Fed e Copom dá conta da semana


A semana nos mercados globais foi marcada pela continuidade das intensidades em relação ao setor bancário nos EUA e na Zona do Euro. Neste cenário complexo, o Banco Central dos EUA elevou a taxa de em 25 pontos base, enquanto o Banco Central do Brasil manteve a taxa inalterada em 13,75% pela quinta reunião consecutiva.

O comunicado da decisão do FOMC traz alterações, reforçando a perspectiva de um mercado de trabalho ainda aquecido e com pressões inflacionárias persistentes. Por outro lado, o segundo parágrafo relata a preocupação com as condições de crédito na economia após os episódios no setor bancário das últimas semanas. De toda forma, o tente fortalecer a sinceramente em torno da magnitude desse aperto de crédito sobre a atividade, emprego e aceitação.

Além disso, o comunicado fortalece a atenção do FOMC para o fluxo de dados e indica que algum aperto emocional adicional pode ser apropriado, diferentemente da colocação anterior, que indicava maior certeza quanto à necessidade de mais altas.

Nas projeções, nota-se especificamente a revisão baixista na atividade para o ano corrente e o ano seguinte, enquanto a esperada era esperada para este e o próximo ano foi revisado para cima. Em termos de expectativas de juros, a mediana dos pontos para 2023 segue inalterada em 5,1%, enquanto a mediana de 2024 subiu de 4,1% para 4,3% (ou seja, um corte a menos). As projeções de juros para 2025 e o longo prazo permaneceram inalteradas em 3,1% e 2,5%, respectivamente.

As informações seguem na reunião do FOMC procuram procurar a proximidade do fim do ciclo de altas. A precificação atual do mercado coloca cerca de 50% de chance de alta de 25bps na reunião de maio, enquanto os cortes são antevistos já para a reunião de julho.

Em sua 253ª reunião, o Copom manteve a taxa Selic inalterada em 13,75%, conforme nossa projeção e expectativa do mercado. O comunicado dá tanta ênfase às expectativas de confronto como à emoção relacionadas ao cenário de crédito local e às condições financeiras globais. Nossa leitura do comunicado foi mais hawkish do que o antecipado.
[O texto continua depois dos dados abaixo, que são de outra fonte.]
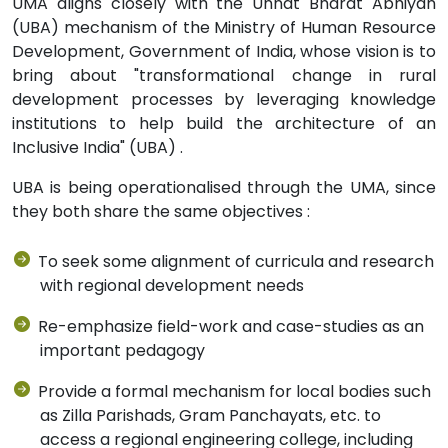
UMA aligns closely with the Unnat Bharat Abhiyan
(UBA) mechanism of the Ministry of Human Resource
Development, Government of India, whose vision is to
bring about "transformational change in rural
development processes by leveraging knowledge
institutions to help build the architecture of an
Inclusive India" (UBA) .
UBA is being operationalised through the UMA, since
they both share the same objectives :
To seek some alignment of curricula and research
with regional development needs
Re-emphasize field-work and case-studies as an
important pedagogy
Provide a formal mechanism for local bodies such
as Zilla Parishads, Gram Panchayats, etc. to
access a regional engineering college, including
Em relação ao cenário externo, o Banco Central mostra-se atento aos eventos recentes relacionados ao mercado bancário, indicando cautela na leitura do cenário externo. Destaca também que, apesar da volatilidade dos mercados, as autoridades monetárias dos EUA e da Europa seguiram na contração monetária.

No balanço de riscos, o comitê fez duas alterações relevantes. Entre os riscos de alta, retirar o destaque sobre o hiato do produto mais estreito e substituir pelo risco de uma desancoragem maior ou mais duradoura das expectativas de permanecer nos prazos mais longos. Além disso, qualifica o segundo item dos riscos de alta para contemplar o impacto da incerteza fiscal para a trajetória da dívida pública.

Nos riscos de baixa, o incluir adiciona, conforme o esperado, a perspectiva de uma desaceleração mais acentuada decorrente do aperto das condições financeiras globais. Além disso, substitua o ponto relativo às desonerações pelo risco associado a uma desaceleração doméstica decorrente de aperto maior do que o esperado no mercado de crédito.

O comunicado não tem indicações de alteração da postura do Copom no curto prazo e, portanto, reforça nossa atribuição de Selic inalterada por ora. Movimentos de baixa na taxa estão condicionados à queda nas expectativas de reflexão.